» Brief:
Could you recast every item below as a JSON list of strings, with one string per line and blank lines left out?
** start Raw records **
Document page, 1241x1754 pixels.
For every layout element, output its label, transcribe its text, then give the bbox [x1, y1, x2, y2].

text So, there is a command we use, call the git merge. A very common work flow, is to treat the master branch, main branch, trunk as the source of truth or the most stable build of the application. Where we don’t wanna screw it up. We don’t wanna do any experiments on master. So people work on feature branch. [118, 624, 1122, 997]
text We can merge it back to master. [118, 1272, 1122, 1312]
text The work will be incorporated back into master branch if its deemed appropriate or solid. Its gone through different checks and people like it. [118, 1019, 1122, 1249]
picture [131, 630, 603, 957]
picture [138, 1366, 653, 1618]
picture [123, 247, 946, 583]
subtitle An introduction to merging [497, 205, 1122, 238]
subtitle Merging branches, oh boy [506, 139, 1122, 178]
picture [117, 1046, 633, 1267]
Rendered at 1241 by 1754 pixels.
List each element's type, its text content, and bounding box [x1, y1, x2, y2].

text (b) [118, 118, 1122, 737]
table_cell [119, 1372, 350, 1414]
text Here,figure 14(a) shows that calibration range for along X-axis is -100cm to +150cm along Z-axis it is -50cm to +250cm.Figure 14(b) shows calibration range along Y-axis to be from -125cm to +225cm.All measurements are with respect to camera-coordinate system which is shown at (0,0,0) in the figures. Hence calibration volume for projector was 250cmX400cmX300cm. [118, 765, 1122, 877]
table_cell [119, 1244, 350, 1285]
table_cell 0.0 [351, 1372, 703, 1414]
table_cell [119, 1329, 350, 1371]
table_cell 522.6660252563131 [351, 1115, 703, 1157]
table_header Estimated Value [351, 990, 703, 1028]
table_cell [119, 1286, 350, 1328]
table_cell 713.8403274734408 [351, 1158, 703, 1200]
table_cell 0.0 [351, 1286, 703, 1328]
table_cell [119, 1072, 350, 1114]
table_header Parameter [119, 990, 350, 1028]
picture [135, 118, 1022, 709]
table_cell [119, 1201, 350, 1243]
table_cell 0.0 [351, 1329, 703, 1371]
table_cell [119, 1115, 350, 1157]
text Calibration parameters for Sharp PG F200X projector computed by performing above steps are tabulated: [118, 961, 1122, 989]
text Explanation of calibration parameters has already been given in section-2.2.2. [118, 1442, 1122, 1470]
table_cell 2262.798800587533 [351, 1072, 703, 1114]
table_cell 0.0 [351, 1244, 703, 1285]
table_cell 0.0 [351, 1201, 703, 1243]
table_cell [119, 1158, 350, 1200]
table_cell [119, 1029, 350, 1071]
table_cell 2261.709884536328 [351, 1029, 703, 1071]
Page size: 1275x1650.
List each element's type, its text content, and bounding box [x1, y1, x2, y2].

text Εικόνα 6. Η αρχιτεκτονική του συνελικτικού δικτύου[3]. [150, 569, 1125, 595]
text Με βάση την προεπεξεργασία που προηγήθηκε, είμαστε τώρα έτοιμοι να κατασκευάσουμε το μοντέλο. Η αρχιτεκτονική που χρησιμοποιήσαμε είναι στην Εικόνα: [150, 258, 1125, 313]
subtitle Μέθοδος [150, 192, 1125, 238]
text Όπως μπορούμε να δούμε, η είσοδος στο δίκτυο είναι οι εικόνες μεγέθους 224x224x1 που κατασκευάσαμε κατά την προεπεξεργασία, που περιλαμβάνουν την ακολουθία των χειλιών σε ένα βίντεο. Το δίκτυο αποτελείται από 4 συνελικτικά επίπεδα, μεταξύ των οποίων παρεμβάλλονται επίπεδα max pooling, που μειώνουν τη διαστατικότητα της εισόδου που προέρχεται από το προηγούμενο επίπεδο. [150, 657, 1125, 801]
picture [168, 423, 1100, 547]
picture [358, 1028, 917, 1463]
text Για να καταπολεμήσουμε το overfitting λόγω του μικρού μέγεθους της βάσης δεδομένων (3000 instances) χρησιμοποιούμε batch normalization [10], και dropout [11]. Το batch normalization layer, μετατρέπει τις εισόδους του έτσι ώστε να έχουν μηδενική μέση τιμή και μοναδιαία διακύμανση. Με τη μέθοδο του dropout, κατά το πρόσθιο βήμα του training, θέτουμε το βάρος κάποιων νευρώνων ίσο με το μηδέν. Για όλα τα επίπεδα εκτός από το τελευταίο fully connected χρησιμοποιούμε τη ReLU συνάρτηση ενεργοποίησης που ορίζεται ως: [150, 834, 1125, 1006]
** end Raw records **
» Full output:
[
  "Document page, 1241x1754 pixels.",
  "For every layout element, output its label, transcribe its text, then give the bbox [x1, y1, x2, y2].",
  "text So, there is a command we use, call the git merge. A very common work flow, is to treat the master branch, main branch, trunk as the source of truth or the most stable build of the application. Where we don’t wanna screw it up. We don’t wanna do any experiments on master. So people work on feature branch. [118, 624, 1122, 997]",
  "text We can merge it back to master. [118, 1272, 1122, 1312]",
  "text The work will be incorporated back into master branch if its deemed appropriate or solid. Its gone through different checks and people like it. [118, 1019, 1122, 1249]",
  "picture [131, 630, 603, 957]",
  "picture [138, 1366, 653, 1618]",
  "picture [123, 247, 946, 583]",
  "subtitle An introduction to merging [497, 205, 1122, 238]",
  "subtitle Merging branches, oh boy [506, 139, 1122, 178]",
  "picture [117, 1046, 633, 1267]",
  "Rendered at 1241 by 1754 pixels.",
  "List each element's type, its text content, and bounding box [x1, y1, x2, y2].",
  "text (b) [118, 118, 1122, 737]",
  "table_cell [119, 1372, 350, 1414]",
  "text Here,figure 14(a) shows that calibration range for along X-axis is -100cm to +150cm along Z-axis it is -50cm to +250cm.Figure 14(b) shows calibration range along Y-axis to be from -125cm to +225cm.All measurements are with respect to camera-coordinate system which is shown at (0,0,0) in the figures. Hence calibration volume for projector was 250cmX400cmX300cm. [118, 765, 1122, 877]",
  "table_cell [119, 1244, 350, 1285]",
  "table_cell 0.0 [351, 1372, 703, 1414]",
  "table_cell [119, 1329, 350, 1371]",
  "table_cell 522.6660252563131 [351, 1115, 703, 1157]",
  "table_header Estimated Value [351, 990, 703, 1028]",
  "table_cell [119, 1286, 350, 1328]",
  "table_cell 713.8403274734408 [351, 1158, 703, 1200]",
  "table_cell 0.0 [351, 1286, 703, 1328]",
  "table_cell [119, 1072, 350, 1114]",
  "table_header Parameter [119, 990, 350, 1028]",
  "picture [135, 118, 1022, 709]",
  "table_cell [119, 1201, 350, 1243]",
  "table_cell 0.0 [351, 1329, 703, 1371]",
  "table_cell [119, 1115, 350, 1157]",
  "text Calibration parameters for Sharp PG F200X projector computed by performing above steps are tabulated: [118, 961, 1122, 989]",
  "text Explanation of calibration parameters has already been given in section-2.2.2. [118, 1442, 1122, 1470]",
  "table_cell 2262.798800587533 [351, 1072, 703, 1114]",
  "table_cell 0.0 [351, 1244, 703, 1285]",
  "table_cell 0.0 [351, 1201, 703, 1243]",
  "table_cell [119, 1158, 350, 1200]",
  "table_cell [119, 1029, 350, 1071]",
  "table_cell 2261.709884536328 [351, 1029, 703, 1071]",
  "Page size: 1275x1650.",
  "List each element's type, its text content, and bounding box [x1, y1, x2, y2].",
  "text Εικόνα 6. Η αρχιτεκτονική του συνελικτικού δικτύου[3]. [150, 569, 1125, 595]",
  "text Με βάση την προεπεξεργασία που προηγήθηκε, είμαστε τώρα έτοιμοι να κατασκευάσουμε το μοντέλο. Η αρχιτεκτονική που χρησιμοποιήσαμε είναι στην Εικόνα: [150, 258, 1125, 313]",
  "subtitle Μέθοδος [150, 192, 1125, 238]",
  "text Όπως μπορούμε να δούμε, η είσοδος στο δίκτυο είναι οι εικόνες μεγέθους 224x224x1 που κατασκευάσαμε κατά την προεπεξεργασία, που περιλαμβάνουν την ακολουθία των χειλιών σε ένα βίντεο. Το δίκτυο αποτελείται από 4 συνελικτικά επίπεδα, μεταξύ των οποίων παρεμβάλλονται επίπεδα max pooling, που μειώνουν τη διαστατικότητα της εισόδου που προέρχεται από το προηγούμενο επίπεδο. [150, 657, 1125, 801]",
  "picture [168, 423, 1100, 547]",
  "picture [358, 1028, 917, 1463]",
  "text Για να καταπολεμήσουμε το overfitting λόγω του μικρού μέγεθους της βάσης δεδομένων (3000 instances) χρησιμοποιούμε batch normalization [10], και dropout [11]. Το batch normalization layer, μετατρέπει τις εισόδους του έτσι ώστε να έχουν μηδενική μέση τιμή και μοναδιαία διακύμανση. Με τη μέθοδο του dropout, κατά το πρόσθιο βήμα του training, θέτουμε το βάρος κάποιων νευρώνων ίσο με το μηδέν. Για όλα τα επίπεδα εκτός από το τελευταίο fully connected χρησιμοποιούμε τη ReLU συνάρτηση ενεργοποίησης που ορίζεται ως: [150, 834, 1125, 1006]"
]